# Job item:
Swap every "Redakcja" for "Editorial team" in the text of all the records below, and write that text out again with nothing else changed. Leave the pictures out.

=== Begin Enclosure ===

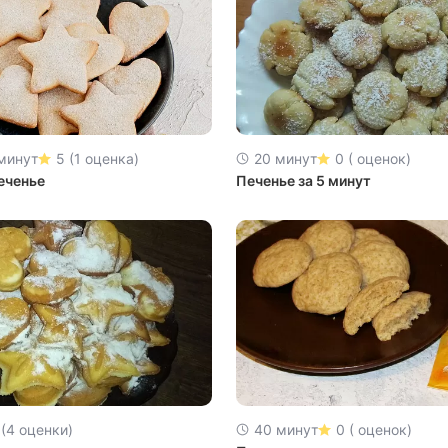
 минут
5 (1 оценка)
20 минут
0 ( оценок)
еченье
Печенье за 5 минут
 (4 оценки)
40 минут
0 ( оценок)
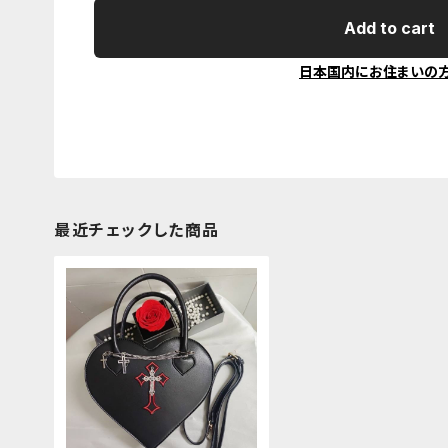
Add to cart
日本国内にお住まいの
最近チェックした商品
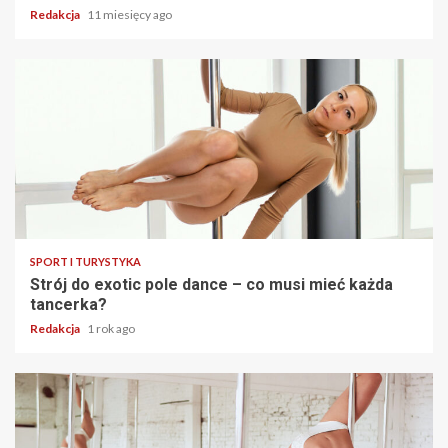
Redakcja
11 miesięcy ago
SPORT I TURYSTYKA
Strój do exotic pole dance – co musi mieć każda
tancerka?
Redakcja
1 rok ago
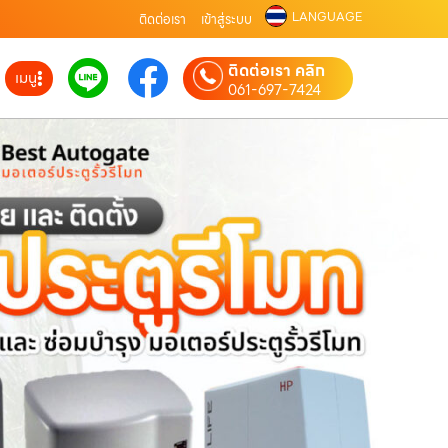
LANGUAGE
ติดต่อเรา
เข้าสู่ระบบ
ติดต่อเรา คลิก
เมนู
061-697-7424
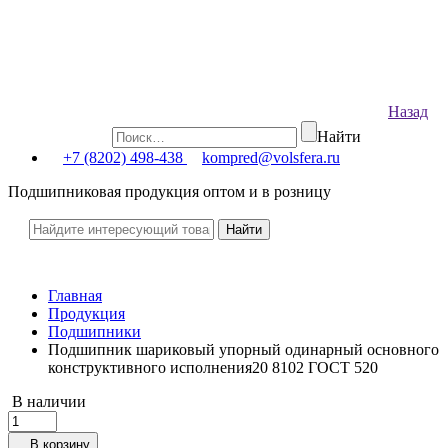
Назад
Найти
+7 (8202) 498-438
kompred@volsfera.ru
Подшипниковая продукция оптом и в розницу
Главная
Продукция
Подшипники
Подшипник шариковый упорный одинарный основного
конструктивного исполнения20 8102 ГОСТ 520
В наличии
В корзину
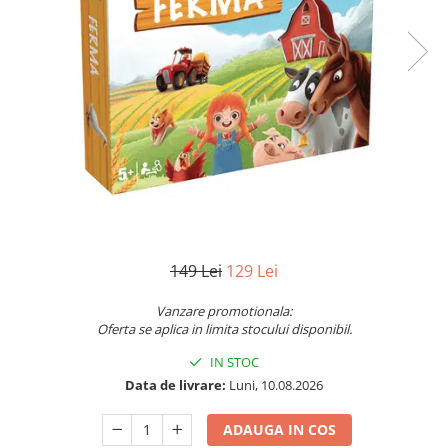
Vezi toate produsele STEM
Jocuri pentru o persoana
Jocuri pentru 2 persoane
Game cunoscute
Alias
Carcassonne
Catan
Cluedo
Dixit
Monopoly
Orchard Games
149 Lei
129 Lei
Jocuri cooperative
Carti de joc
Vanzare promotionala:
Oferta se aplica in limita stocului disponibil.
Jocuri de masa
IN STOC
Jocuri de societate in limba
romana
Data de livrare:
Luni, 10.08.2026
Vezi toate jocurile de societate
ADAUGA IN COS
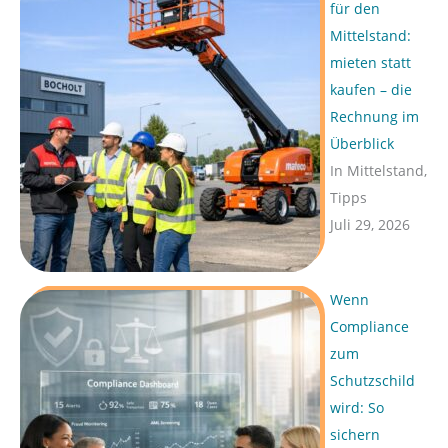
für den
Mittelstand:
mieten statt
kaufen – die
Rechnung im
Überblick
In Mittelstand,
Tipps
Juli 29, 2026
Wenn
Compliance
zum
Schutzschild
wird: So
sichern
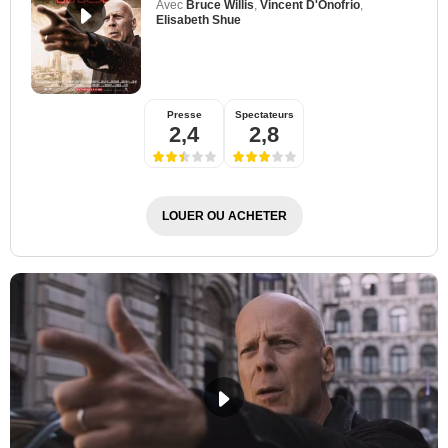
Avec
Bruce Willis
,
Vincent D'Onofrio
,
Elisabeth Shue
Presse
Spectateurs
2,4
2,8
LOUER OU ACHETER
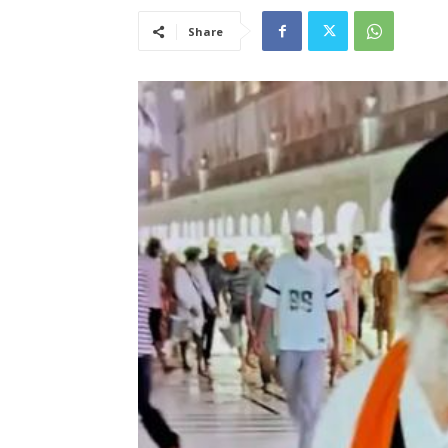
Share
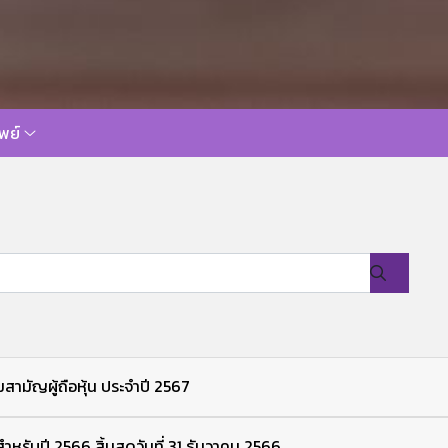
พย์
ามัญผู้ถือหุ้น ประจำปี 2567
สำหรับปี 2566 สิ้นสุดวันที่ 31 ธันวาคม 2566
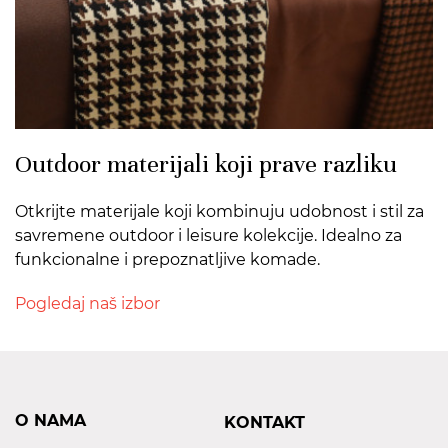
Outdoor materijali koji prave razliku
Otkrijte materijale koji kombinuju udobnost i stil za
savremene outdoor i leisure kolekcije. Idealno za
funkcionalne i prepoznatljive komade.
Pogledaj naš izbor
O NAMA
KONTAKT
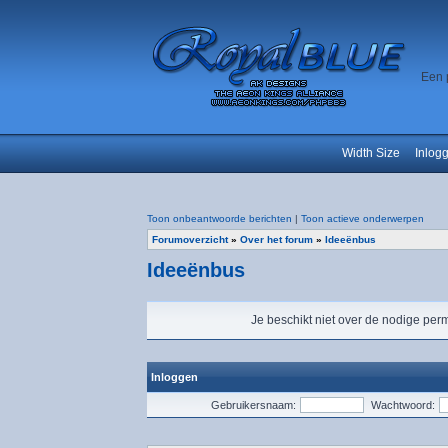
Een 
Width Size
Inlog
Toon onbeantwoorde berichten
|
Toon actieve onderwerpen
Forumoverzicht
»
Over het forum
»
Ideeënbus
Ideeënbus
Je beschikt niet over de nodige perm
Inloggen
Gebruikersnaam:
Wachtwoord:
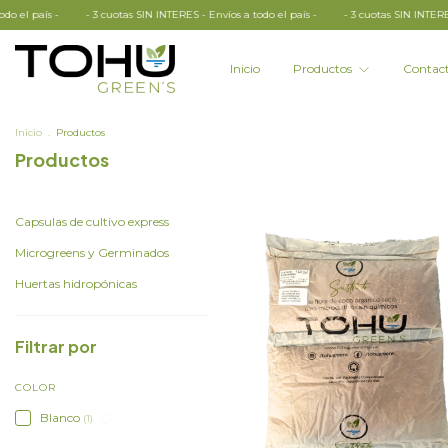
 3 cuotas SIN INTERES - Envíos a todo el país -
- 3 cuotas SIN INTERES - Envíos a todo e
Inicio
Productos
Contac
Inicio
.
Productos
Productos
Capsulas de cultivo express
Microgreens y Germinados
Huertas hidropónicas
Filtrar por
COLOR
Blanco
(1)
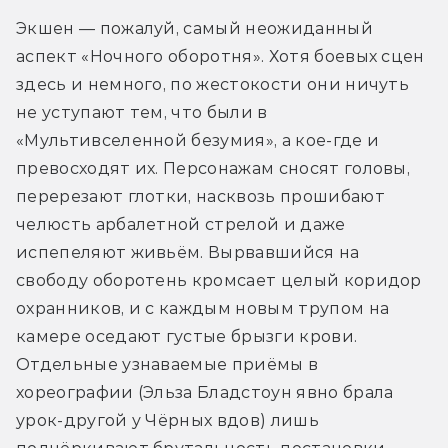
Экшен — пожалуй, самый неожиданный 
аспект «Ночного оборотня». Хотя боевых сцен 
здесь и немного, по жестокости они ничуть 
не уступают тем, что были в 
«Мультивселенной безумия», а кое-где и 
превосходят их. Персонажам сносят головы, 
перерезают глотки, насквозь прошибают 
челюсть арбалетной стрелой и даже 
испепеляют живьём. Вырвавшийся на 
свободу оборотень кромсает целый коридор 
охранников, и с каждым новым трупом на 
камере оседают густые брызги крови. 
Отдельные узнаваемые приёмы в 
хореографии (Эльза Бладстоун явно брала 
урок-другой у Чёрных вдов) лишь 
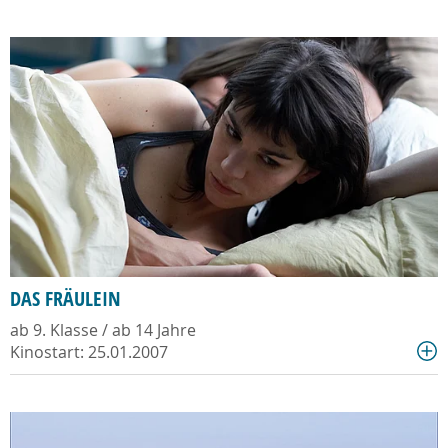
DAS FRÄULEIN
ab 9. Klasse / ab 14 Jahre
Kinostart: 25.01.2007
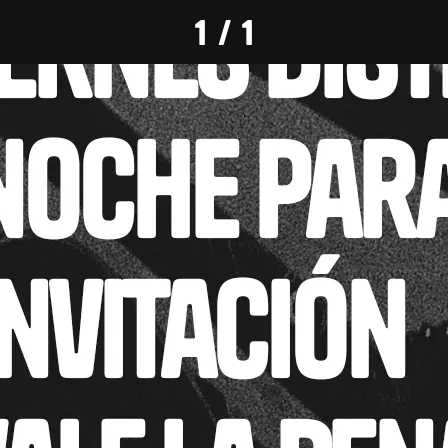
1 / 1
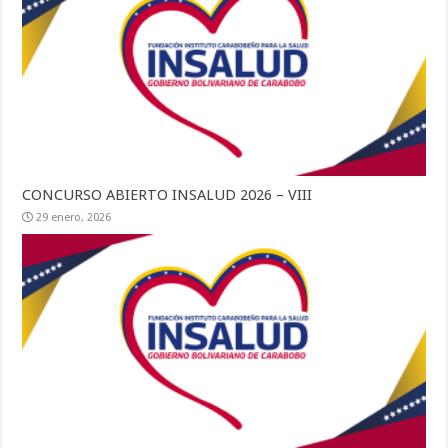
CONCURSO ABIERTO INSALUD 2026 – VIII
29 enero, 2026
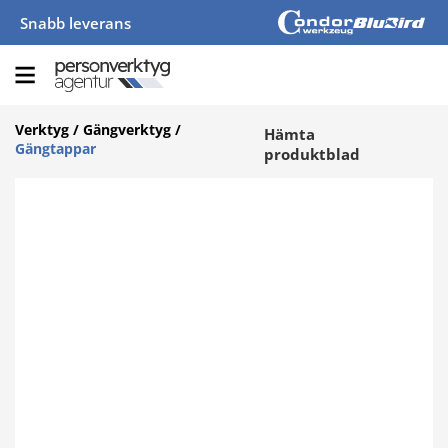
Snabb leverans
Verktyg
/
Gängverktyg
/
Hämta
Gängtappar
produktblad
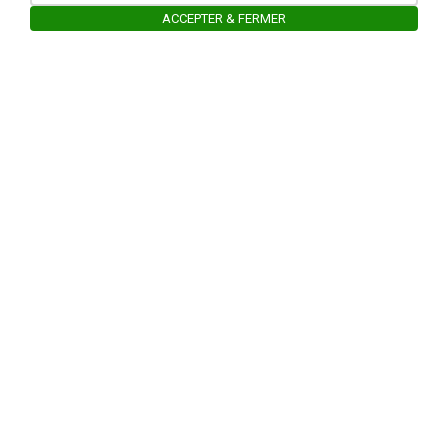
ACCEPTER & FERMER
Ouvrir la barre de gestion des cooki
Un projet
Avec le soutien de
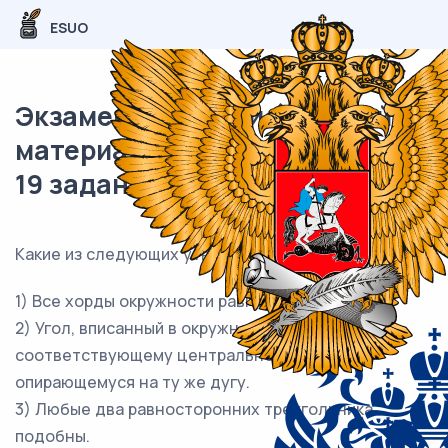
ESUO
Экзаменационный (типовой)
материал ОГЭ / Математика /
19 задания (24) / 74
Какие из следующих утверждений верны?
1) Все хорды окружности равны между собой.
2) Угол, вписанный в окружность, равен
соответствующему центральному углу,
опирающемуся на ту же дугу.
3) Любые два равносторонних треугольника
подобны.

=== End Enclosure ===

# Answer area:
 минут
5 (1 оценка)
20 минут
0 ( оценок)
еченье
Печенье за 5 минут
 (4 оценки)
40 минут
0 ( оценок)
Add to cart
日本国内にお住まいの
最近チェックした商品
Editorial team
11 miesięcy ago
SPORT I TURYSTYKA
Strój do exotic pole dance – co musi mieć każda
tancerka?
Editorial team
1 rok ago
LANGUAGE
ติดต่อเรา
เข้าสู่ระบบ
ติดต่อเรา คลิก
เมนู
061-697-7424
Назад
Найти
+7 (8202) 498-438
kompred@volsfera.ru
Подшипниковая продукция оптом и в розницу
Главная
Продукция
Подшипники
Подшипник шариковый упорный одинарный основного
конструктивного исполнения20 8102 ГОСТ 520
В наличии
В корзину
Vezi toate produsele STEM
Jocuri pentru o persoana
Jocuri pentru 2 persoane
Game cunoscute
Alias
Carcassonne
Catan
Cluedo
Dixit
Monopoly
Orchard Games
149 Lei
129 Lei
Jocuri cooperative
Carti de joc
Vanzare promotionala:
Oferta se aplica in limita stocului disponibil.
Jocuri de masa
IN STOC
Jocuri de societate in limba
romana
Data de livrare:
Luni, 10.08.2026
Vezi toate jocurile de societate
ADAUGA IN COS
für den
Mittelstand:
mieten statt
kaufen – die
Rechnung im
Überblick
In Mittelstand,
Tipps
Juli 29, 2026
Wenn
Compliance
zum
Schutzschild
wird: So
sichern
Avec
Bruce Willis
,
Vincent D'Onofrio
,
Elisabeth Shue
Presse
Spectateurs
2,4
2,8
LOUER OU ACHETER
Share
พย์
ามัญผู้ถือหุ้น ประจำปี 2567
สำหรับปี 2566 สิ้นสุดวันที่ 31 ธันวาคม 2566
Outdoor materijali koji prave razliku
Otkrijte materijale koji kombinuju udobnost i stil za
savremene outdoor i leisure kolekcije. Idealno za
funkcionalne i prepoznatljive komade.
Pogledaj naš izbor
O NAMA
KONTAKT
Een 
Width Size
Inlog
Toon onbeantwoorde berichten
|
Toon actieve onderwerpen
Forumoverzicht
»
Over het forum
»
Ideeënbus
Ideeënbus
Je beschikt niet over de nodige perm
Inloggen
Gebruikersnaam:
Wachtwoord:
 3 cuotas SIN INTERES - Envíos a todo el país -
- 3 cuotas SIN INTERES - Envíos a todo e
Inicio
Productos
Contac
Inicio
.
Productos
Productos
Capsulas de cultivo express
Microgreens y Germinados
Huertas hidropónicas
Filtrar por
COLOR
Blanco
(1)
Экшен — пожалуй, самый неожиданный 
аспект «Ночного оборотня». Хотя боевых сцен 
здесь и немного, по жестокости они ничуть 
не уступают тем, что были в 
«Мультивселенной безумия», а кое-где и 
превосходят их. Персонажам сносят головы, 
перерезают глотки, насквозь прошибают 
челюсть арбалетной стрелой и даже 
испепеляют живьём. Вырвавшийся на 
свободу оборотень кромсает целый коридор 
охранников, и с каждым новым трупом на 
камере оседают густые брызги крови. 
Отдельные узнаваемые приёмы в 
хореографии (Эльза Бладстоун явно брала 
урок-другой у Чёрных вдов) лишь 
DAS FRÄULEIN
ab 9. Klasse / ab 14 Jahre
Kinostart: 25.01.2007
1 / 1
CONCURSO ABIERTO INSALUD 2026 – VIII
29 enero, 2026
Snabb leverans
Verktyg
/
Gängverktyg
/
Hämta
Gängtappar
produktblad
ACCEPTER & FERMER
Ouvrir la barre de gestion des cooki
Un projet
Avec le soutien de
ESUO
Экзаменационный (типовой)
материал ОГЭ / Математика /
19 задания (24) / 74
Какие из следующих утверждений верны?
1) Все хорды окружности равны между собой.
2) Угол, вписанный в окружность, равен
соответствующему центральному углу,
опирающемуся на ту же дугу.
3) Любые два равносторонних треугольника
подобны.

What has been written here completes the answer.